Jackson ImmunoResearch Anti-Human IgE is a mouse-derived monoclonal antibody with reactivity to human E class immunoglobulins and is epsilon (ε) chain specific.
Jackson ImmunoResearch Mouse Anti-Human IgE (clone number ME.114) (209-002-241) is available conjugated to a range of reporter molecules and is suitable to detect human IgE by a variety of techniques, including ELISA (Enzyme-linked immunosorbent assay), Lateral flow immunoassay (LFIA), flow cytometry, western blot, and CLIA (Chemiluminescent immunoassay).
Jackson ImmunoResearch Anti-Human IgE epsilon (ε) chain specific and has been tested by ELISA and shows minimal cross-reactivity to human IgG, IgM, or IgA. Figure 1 is a Western blot that demonstrates the specificity of Jackson ImmunoResearch Anti-Human IgE showing no detection of other immunoglobulin classes. We have not tested if this antibody will detect immunoglobulins from other species.
Jackson ImmunoResearch Anti-Human IgE can be used to detect human IgE from various sources with excellent sensitivity. Figure 3 demonstrates the sensitivity of Jackson ImmunoResearch Anti-Human IgE when used in an indirect ELISA, showing its ability to detect IgE coating the wells at two different concentrations.
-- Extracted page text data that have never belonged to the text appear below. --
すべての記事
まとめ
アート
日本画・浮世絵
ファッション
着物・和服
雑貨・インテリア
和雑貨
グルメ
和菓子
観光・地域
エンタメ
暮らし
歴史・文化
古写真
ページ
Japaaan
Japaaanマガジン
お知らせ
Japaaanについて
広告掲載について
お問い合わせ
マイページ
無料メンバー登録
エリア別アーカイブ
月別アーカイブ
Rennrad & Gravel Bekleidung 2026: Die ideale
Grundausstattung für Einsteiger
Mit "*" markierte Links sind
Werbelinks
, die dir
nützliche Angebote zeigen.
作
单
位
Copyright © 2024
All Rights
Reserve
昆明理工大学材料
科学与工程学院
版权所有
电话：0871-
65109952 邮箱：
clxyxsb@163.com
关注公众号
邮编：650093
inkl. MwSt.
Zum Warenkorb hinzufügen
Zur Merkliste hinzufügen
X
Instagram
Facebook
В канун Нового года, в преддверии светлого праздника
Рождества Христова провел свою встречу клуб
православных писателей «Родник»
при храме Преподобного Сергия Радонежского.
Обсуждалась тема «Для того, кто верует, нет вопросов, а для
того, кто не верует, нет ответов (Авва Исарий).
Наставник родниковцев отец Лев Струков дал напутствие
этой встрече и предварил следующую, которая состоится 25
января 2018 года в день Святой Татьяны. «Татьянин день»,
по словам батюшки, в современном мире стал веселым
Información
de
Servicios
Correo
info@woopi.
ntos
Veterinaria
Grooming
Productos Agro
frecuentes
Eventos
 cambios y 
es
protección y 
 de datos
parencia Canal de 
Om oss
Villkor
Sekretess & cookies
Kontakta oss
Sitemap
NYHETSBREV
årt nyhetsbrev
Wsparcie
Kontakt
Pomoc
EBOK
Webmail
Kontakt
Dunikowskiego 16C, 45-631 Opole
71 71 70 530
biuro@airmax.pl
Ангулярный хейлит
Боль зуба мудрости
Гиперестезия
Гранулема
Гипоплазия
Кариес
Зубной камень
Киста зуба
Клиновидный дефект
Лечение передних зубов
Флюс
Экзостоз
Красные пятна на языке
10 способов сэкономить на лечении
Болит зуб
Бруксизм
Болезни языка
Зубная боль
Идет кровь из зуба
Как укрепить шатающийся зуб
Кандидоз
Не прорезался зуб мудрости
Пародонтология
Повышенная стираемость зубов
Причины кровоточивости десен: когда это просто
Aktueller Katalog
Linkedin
Figure 4 demonstrates the sensitivity of Jackson ImmunoResearch Anti-Human IgE when used in an indirect ELISA to detect IgE purified from different myeloma and plasma sources.
Jackson ImmunoResearch Anti-Human IgE offers excellent sensitivity when used in a sandwich ELISA with its capture partner antibody. We recommend using two different monoclonal antibodies for capture and detection. In this format, use an unconjugated Anti-Human IgE as your coating antibody before blocking with Bovine Serum Albumin (IgG-Free, Protease-Free 001-000-161). Following washing, incubate with your diluted sample. For the detection step, use a conjugated Anti-Human IgE antibody, such as Alkaline Phosphatase Anti-Human IgE (209-052-241) or Peroxidase Anti-Human IgE (209-032-241), followed by the appropriate substrate or visualization technique. Figure 5 illustrates the application of the direct sandwich assay to validate the quantification of total IgE from patient samples using unconjugated Anti-Human IgE in partnership with an alkaline phosphatase conjugated detection antibody. Total IgE (kIU/l) in patient samples used in this experiment were previously measured by the Roche Cobas Total IgE assay. These results are displayed on the x-axis of Figure 5.
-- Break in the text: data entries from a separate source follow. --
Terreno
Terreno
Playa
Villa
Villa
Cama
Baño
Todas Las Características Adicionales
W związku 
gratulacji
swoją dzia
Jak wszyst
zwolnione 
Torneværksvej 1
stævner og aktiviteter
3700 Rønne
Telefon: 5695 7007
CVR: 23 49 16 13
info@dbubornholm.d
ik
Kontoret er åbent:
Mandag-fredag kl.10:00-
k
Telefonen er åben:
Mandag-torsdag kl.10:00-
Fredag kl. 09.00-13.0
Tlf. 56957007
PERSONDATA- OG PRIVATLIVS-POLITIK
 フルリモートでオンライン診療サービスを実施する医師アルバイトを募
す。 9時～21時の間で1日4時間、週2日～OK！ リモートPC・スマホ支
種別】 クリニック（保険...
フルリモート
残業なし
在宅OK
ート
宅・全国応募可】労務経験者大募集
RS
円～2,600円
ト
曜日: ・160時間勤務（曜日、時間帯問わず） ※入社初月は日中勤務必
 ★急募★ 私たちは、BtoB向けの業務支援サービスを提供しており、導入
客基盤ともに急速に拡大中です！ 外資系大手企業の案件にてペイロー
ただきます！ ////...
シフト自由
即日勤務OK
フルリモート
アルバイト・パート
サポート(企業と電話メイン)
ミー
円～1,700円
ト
The dilution factors suggested in the following table are presented as ranges because the optimal dilution is a function of many factors, such as antigen density, permeability, etc. The optimal working dilution should be determined empirically for each application.
|Conjugate||ELISA||Western Blots*||Flow Cytometry|
|Horseradish Peroxidase||1:5,000-1:100,000||1:5,000-1:100,000 (non-ECL)
|Biotin-SP (using Fluorophore-Conjugated Streptavidin)||1:200-1:1,000|
|Biotin-SP (using enzyme-Conjugated Streptavidin)||1:20,000-1:400,000||1:20,000-1:400,000|
* Please note that this antibody will give a weaker signal when detecting reduced protein and therefore is not recommended for applications where detection of reduced IgE is required by western blot.